Bonds between silicon and hydrogen are critical to the proper performance of transistors.

"Even for the tiniest transistor today, there are perhaps thousands of these silicon-hydrogen bonds," Kufluoglu said. "These bonds gradually break. Initially, it doesn't matter because there are so many of these bonds. But over a period of time, when lots of them begin to break, the different transistors within an integrated circuit start getting out of synch."

CMOS, or complementary metal oxide semiconductor chips, are made of PMOS and NMOS transistors, both of which are essential for CMOS integrated circuits. Integrated circuits inside computers contain equal parts of PMOS (positive polarity) and NMOS (negative polarity) transistors.
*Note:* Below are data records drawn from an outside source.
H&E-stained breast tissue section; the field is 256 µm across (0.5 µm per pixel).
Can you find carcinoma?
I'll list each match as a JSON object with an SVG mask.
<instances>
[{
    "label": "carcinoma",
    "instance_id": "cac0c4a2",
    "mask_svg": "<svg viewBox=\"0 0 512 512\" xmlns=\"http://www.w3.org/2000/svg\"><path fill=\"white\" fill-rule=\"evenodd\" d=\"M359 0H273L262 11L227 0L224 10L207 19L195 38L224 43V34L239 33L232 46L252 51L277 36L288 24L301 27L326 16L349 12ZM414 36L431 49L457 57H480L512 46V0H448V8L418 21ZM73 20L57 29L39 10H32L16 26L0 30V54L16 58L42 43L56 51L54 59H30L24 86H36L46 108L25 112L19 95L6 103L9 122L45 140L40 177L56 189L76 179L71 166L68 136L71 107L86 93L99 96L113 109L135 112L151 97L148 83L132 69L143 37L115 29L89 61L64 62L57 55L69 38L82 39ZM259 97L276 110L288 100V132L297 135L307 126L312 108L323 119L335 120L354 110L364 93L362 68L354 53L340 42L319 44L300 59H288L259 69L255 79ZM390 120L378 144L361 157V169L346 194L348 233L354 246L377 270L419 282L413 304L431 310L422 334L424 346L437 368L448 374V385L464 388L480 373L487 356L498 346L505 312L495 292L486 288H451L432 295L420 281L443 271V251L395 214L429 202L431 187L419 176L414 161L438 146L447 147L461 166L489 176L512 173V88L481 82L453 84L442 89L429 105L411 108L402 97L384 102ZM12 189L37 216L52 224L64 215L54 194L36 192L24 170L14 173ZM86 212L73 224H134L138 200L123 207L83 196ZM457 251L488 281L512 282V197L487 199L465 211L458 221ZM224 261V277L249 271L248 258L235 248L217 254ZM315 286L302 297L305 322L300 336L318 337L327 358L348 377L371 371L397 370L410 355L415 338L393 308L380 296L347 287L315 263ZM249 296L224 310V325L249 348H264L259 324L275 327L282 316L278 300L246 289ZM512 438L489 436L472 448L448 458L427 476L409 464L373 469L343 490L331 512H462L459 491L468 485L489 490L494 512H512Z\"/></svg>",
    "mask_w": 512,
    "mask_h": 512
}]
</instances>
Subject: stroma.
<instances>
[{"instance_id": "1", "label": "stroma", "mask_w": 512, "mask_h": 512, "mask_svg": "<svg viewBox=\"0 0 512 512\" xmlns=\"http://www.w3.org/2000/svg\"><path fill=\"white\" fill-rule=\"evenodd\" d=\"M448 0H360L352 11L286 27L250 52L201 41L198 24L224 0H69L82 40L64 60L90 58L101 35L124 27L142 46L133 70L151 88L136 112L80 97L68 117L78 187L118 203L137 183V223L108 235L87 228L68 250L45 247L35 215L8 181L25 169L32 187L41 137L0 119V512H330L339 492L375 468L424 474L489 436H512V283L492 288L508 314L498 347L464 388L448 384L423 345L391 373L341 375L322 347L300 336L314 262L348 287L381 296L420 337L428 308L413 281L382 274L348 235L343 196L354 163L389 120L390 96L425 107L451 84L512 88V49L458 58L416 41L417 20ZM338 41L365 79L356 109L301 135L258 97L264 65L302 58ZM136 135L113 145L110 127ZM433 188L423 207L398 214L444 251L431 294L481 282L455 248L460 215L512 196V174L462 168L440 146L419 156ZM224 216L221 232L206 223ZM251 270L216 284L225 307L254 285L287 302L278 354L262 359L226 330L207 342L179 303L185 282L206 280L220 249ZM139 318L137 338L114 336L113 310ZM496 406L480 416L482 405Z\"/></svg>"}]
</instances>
"The important point is that the mechanisms by which the silicon-hydrogen bonds break are different for these two types of transistors," Alam said. "And that is why, for the past 30 years, we have treated these processes with separate models, because we didn't know how to put them in a common framework, or a common language, mathematically."

The paper describes the underlying mechanism for the breaking bonds in the two types of transistors, he said.

The model not only describes the rate at which the silicon-hydrogen bonds break, but also how they "repair" themselves.

"If you don't use your computer for some period of time, say 24 hours, gradually the hydrogen that went away will diffuse back and combine with silicon to make the bond whole again," Alam said. "Researchers already knew the rates at which the broken bonds are made whole again, but because these rates are much different in the PMOS and NMOS transistors, there was no model that could explain both simultaneously."

The bonds repair themselves much faster in PMOS transistors than in NMOS transistors, he said.

The new model will likely be particularly useful to test the reliability of designs for silicon-based chips that use nanotechnology to create smaller and more compact transistors than exist in today's integrated circuits, Alam said.